Following in the footsteps of Google and other services, Dropbox this weekend enabled two-factor authentication to bring enhanced security to its users.
While Dropbox was not among the services compromised in the well-publicised attack on Wired’s Mat Honan earlier this month, the service has suffered from at least one security breach in recent months. Adding two-factor authentication is one way to make your connection to the service—which for many users is an increasingly important part of their workflow—more secure.
As with Google’s implementation, Dropbox’s two-factor authentication relies on two separate elements: something you know (a password) and something you have (in this case, a separately generated code). While the combination of these two elements doesn’t guarantee your security, it does make it much harder for a potential hacker to gain access to your account.
To enable Dropbox’s two-factor authentication, you’ll want to make sure your desktop client is using version 1.5.12 or later. Since, at the time of this writing, 1.5.12 is a preview release, you’ll need to download it from the Dropbox forum and install it on all the computers you use with the service.
Once you’ve installed the newest version, visit the Dropbox website, click on your name in the top right corner, and select Settings. Then click on the Security tab.

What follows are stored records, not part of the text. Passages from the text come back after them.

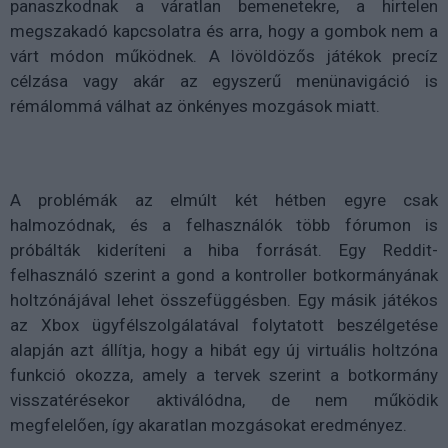
panaszkodnak a váratlan bemenetekre, a hirtelen
megszakadó kapcsolatra és arra, hogy a gombok nem a
várt módon működnek. A lövöldözős játékok precíz
célzása vagy akár az egyszerű menünavigáció is
rémálommá válhat az önkényes mozgások miatt.
A problémák az elmúlt két hétben egyre csak
halmozódnak, és a felhasználók több fórumon is
próbálták kideríteni a hiba forrását. Egy Reddit-
felhasználó szerint a gond a kontroller botkormányának
holtzónájával lehet összefüggésben. Egy másik játékos
az Xbox ügyfélszolgálatával folytatott beszélgetése
alapján azt állítja, hogy a hibát egy új virtuális holtzóna
funkció okozza, amely a tervek szerint a botkormány
visszatérésekor aktiválódna, de nem működik
megfelelően, így akaratlan mozgásokat eredményez.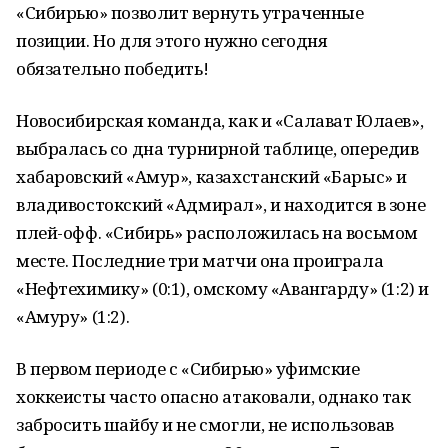
«Сибирью» позволит вернуть утраченные
позиции. Но для этого нужно сегодня
обязательно победить!
Новосибирская команда, как и «Салават Юлаев»,
выбралась со дна турнирной таблице, опередив
хабаровский «Амур», казахстанский «Барыс» и
владивостокский «Адмирал», и находится в зоне
плей-офф. «Сибирь» расположилась на восьмом
месте. Последние три матчи она проиграла
«Нефтехимику» (0:1), омскому «Авангарду» (1:2) и
«Амуру» (1:2).
В первом периоде с «Сибирью» уфимские
хоккеисты часто опасно атаковали, однако так
забросить шайбу и не смогли, не использовав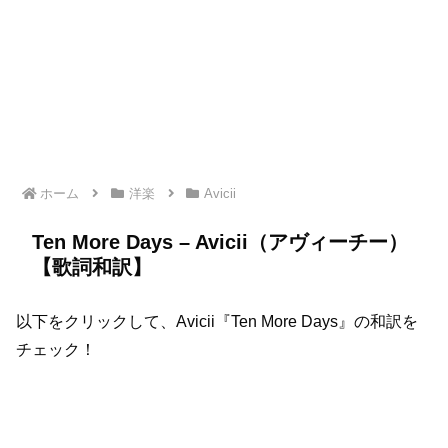
ホーム
洋楽
Avicii
Ten More Days – Avicii（アヴィーチー）
【歌詞和訳】
以下をクリックして、Avicii『Ten More Days』の和訳を
チェック！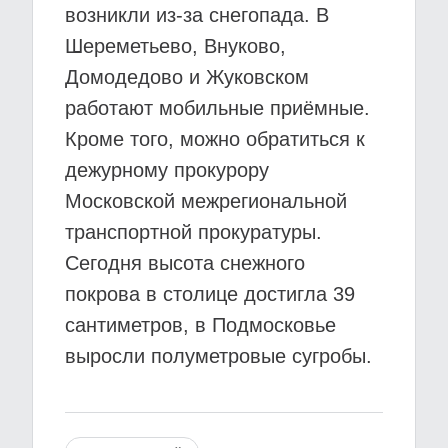
возникли из-за снегопада. В
Шереметьево, Внуково,
Домодедово и Жуковском
работают мобильные приёмные.
Кроме того, можно обратиться к
дежурному прокурору
Московской межрегиональной
транспортной прокуратуры.
Сегодня высота снежного
покрова в столице достигла 39
сантиметров, в Подмосковье
выросли полуметровые сугробы.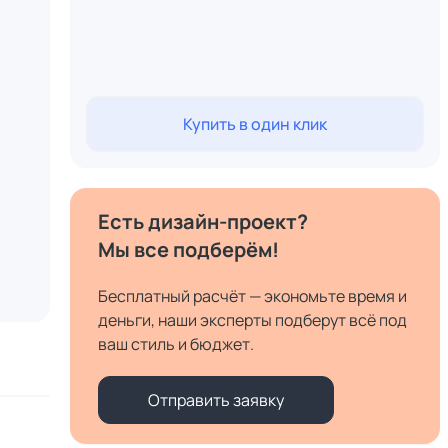
Купить в один клик
Есть дизайн-проект?
Мы все подберём!
Бесплатный расчёт — экономьте время и
деньги, наши эксперты подберут всё под
ваш стиль и бюджет.
Отправить заявку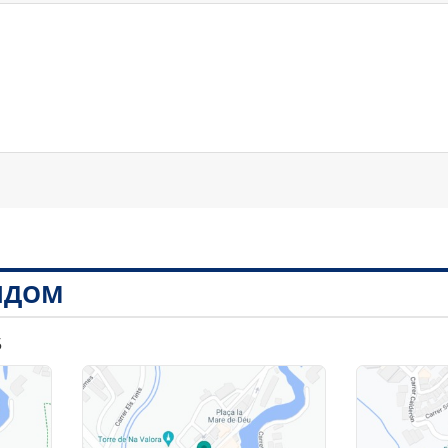
РЯДОМ
5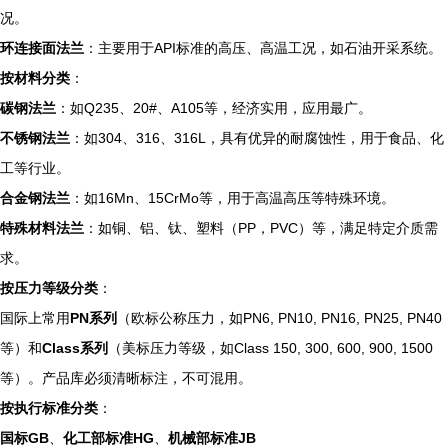
况。
环连接面法兰
：主要用于API标准的高压、高温工况，如石油开采系统。
按材料分类
：
碳钢法兰
：如Q235、20#、A105等，经济实用，应用最广。
不锈钢法兰
：如304、316、316L，具有优异的耐腐蚀性，用于食品、化
工等行业。
合金钢法兰
：如16Mn、15CrMo等，用于高温高压等特殊环境。
特殊材料法兰
：如铜、铝、钛、塑料（PP，PVC）等，满足特定介质需
求。
按压力等级分类
：
国际上常用
PN系列
（欧标公称压力，如PN6, PN10, PN16, PN25, PN40
等）和
Class系列
（美标压力等级，如Class 150, 300, 600, 900, 1500
等）。产品库必须清晰标注，不可混用。
按执行标准分类
：
国标GB
、
化工部标准HG
、
机械部标准JB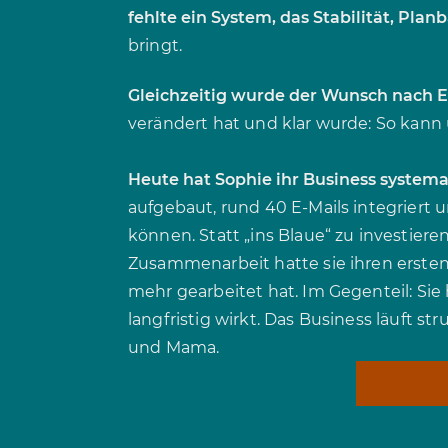
fehlte ein System, das Stabilität, Pla
bringt.
Gleichzeitig wurde der Wunsch nach 
verändert hat und klar wurde: So kann u
Heute hat Sophie ihr Business systemat
aufgebaut, rund 40 E-Mails integriert 
können. Statt „ins Blaue“ zu investiere
Zusammenarbeit hatte sie ihren ersten
mehr gearbeitet hat. Im Gegenteil: Sie h
langfristig wirkt. Das Business läuft s
und Mama.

In the bottom left of the screen, right under the Forgot password? link, you’ll see an option for Two-step verification (it’s a term used interchangeably with two-factor authentication). By default, it should read Disabled, but clicking on the Change button will open a dialog box that explains the system and a link that will explain it in further detail; click on the Get Started button to begin the process.
You’ll first be prompted to enter your current password, for security reasons. After that, you’ll be given two options: receive security codes via a text message to your phone, or use a mobile app. Each option has its own virtues: If you’re using a non-smartphone, you’ll probably want to opt for standard text messages. However, smartphone users will likely be better served by a mobile app, since it can work even when your phone isn’t connected to the network.
If you choose text message, you’ll be asked to provide a phone number to which codes will be sent whenever you sign in to the Dropbox website or link a new device to your account. Once you’ve entered the phone number, you’ll receive a text message with a six-digit code, which you’ll use to verify that yes, that is the phone you meant to use. You’ll then be provided with a 16-character emergency backup code which can be used to disable two-step verification just in case you can’t access your phone for some reason. It’s best to write this down and stow it somewhere secure where you can get at it (and especially where it’s not stored in Dropbox itself). Click Enable Two-step Verification, and you’re all set.
Mobile app users have a few additional options. Dropbox supports a number of different authenticator apps, including Google Authenticator for Android, iPhone, and BlackBerry; Amazon AWS MFA for Android; and Authenticator for Windows Phone 7.
The easiest way to set up an app is to fire up your authenticator app and use your phone’s camera to scan the two dimensional barcode that Dropbox provides. If you’re using Google Authenticator, launch the app and click on the + button in the bottom right corner; then tap the Scan Barcode button and line up the crosshairs with the barcode Dropbox provides.
Alternatively, you can also manually enter your account’s secret key by clicking on the link that Dropbox offers. Follow the same instructions as above, but instead of scanning the barcode, enter the information that Dropbox provides you into the Account and Key fields.
Once you’ve entered that information, the authenticator app will provide you with a six digit code that refreshes every 30 seconds. Enter that code to verify that you’ve correctly linked your authenticator app with your account, and Dropbox will provide you with the 16 character backup code, which you should store someplace safe, in case of emergency (again, not in your Dropbox). Then click the Enable Two-step Verification button, and you should be ready to go.
(Advanced users also have the option to generate codes via the command-line OATH tool, but you’ll likely want to leave that alone unless you’re very comfortable in Terminal.)
The login line
Now, every time you log in to your Dropbox account on the Web, you’ll be prompted to enter a six-digit code that you’ll receive from either a text message or your mobile app. On computers where you’re the only user (or where you trust all the users), you can check the Trust this computer checkbox, which means that you will not be prompted to enter a code when logging in via that computer.
Unlike Google’s two-factor authentication, Dropbox doesn’t require you to create application-specific passwords for every piece of software that wants to use your account. However, you can still monitor which apps are currently linked to your Dropbox by going to the Settings section of your account on the Dropbox website and clicking on My apps. You’ll see a list of the programs that currently have access to your Dropbox, the level of their access, and an option to unlink any of them.
While two-factor authentication doesn’t assure complete and utter security for your Dropbox account, it does make it considerably harder for an attacker to compromise your account and, by extension, your files. And while it may require a certain degree of added complexity, that’s not a bad tradeoff for peace of mind.